Federated t-SNE and UMAP for Distributed Data Visualization

Dong Qiao,Xinxian Ma,Jicong Fan
2024-12-18
Abstract:High-dimensional data visualization is crucial in the big data era and these techniques such as t-SNE and UMAP have been widely used in science and engineering. Big data, however, is often distributed across multiple data centers and subject to security and privacy concerns, which leads to difficulties for the standard algorithms of t-SNE and UMAP. To tackle the challenge, this work proposes Fed-tSNE and Fed-UMAP, which provide high-dimensional data visualization under the framework of federated learning, without exchanging data across clients or sending data to the central server. The main idea of Fed-tSNE and Fed-UMAP is implicitly learning the distribution information of data in a manner of federated learning and then estimating the global distance matrix for t-SNE and UMAP. To further enhance the protection of data privacy, we propose Fed-tSNE+ and Fed-UMAP+. We also extend our idea to federated spectral clustering, yielding algorithms of clustering distributed data. In addition to these new algorithms, we offer theoretical guarantees of optimization convergence, distance and similarity estimation, and differential privacy. Experiments on multiple datasets demonstrate that, compared to the original algorithms, the accuracy drops of our federated algorithms are tiny.

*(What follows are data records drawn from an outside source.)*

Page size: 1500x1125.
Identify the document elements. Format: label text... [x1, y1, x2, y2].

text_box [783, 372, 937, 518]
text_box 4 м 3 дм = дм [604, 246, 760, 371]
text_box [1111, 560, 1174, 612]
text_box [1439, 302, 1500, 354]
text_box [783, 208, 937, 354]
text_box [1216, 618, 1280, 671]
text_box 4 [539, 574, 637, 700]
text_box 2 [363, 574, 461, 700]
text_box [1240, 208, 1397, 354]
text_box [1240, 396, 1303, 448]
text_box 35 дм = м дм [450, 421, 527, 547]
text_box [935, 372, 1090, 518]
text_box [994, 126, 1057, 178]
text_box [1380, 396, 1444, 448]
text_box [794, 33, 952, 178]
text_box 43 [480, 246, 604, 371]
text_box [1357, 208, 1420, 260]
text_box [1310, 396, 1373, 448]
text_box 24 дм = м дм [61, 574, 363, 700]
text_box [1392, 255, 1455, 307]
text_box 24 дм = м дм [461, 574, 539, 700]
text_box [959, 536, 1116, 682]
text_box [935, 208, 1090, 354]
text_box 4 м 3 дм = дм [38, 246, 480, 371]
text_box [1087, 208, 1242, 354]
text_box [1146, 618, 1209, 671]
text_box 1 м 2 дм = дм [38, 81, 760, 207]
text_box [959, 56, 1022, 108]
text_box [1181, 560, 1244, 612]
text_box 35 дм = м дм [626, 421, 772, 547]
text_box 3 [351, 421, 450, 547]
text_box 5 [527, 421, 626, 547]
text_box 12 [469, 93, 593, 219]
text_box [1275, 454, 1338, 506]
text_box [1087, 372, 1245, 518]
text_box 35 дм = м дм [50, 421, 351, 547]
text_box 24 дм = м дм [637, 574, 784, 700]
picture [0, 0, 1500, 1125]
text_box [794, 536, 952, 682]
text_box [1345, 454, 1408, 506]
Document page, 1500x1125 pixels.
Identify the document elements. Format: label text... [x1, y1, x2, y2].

Machine Learning,Artificial Intelligence
What problem does this paper attempt to address?
The problem that this paper attempts to solve is how to visualize distributed high - dimensional data in the federated learning framework without exchanging data or sending data to a central server. Specifically, the traditional t - SNE and UMAP algorithms face two main challenges when dealing with large - scale distributed data: 1. **Data distribution problem**: In many practical applications (such as mobile devices, Internet of Things networks, medical records, and social media platforms), high - dimensional data are usually distributed in multiple data centers and are restricted by security and privacy. This makes it necessary for different data centers or clients to share data or send it to a common central server, resulting in data privacy leakage and information security risks. 2. **Computational complexity problem**: The t - SNE and UMAP algorithms need to calculate the pairwise distances or similarities between all data points, which means that the data between different data sources must be shared with each other or uploaded to the central server for global calculation. This requirement not only increases the communication cost but may also be difficult to achieve due to the huge amount of data. To solve these problems, the paper proposes the following methods: - **Fed - tSNE and Fed - UMAP**: Implicitly learn the distribution information of data through the federated learning method and estimate the global distance matrix, thereby achieving distributed visualization of high - dimensional data. - **Fed - tSNE+ and Fed - UMAP+**: Further enhance privacy protection by introducing noise to protect data privacy. - **Extension to federated spectral clustering**: Apply the above ideas to the clustering tasks of distributed data, while providing theoretical guarantees, including optimization convergence, distance and similarity estimation, and differential privacy analysis. Through these methods, the paper aims to achieve a technical solution for efficient visualization of distributed high - dimensional data without violating data privacy.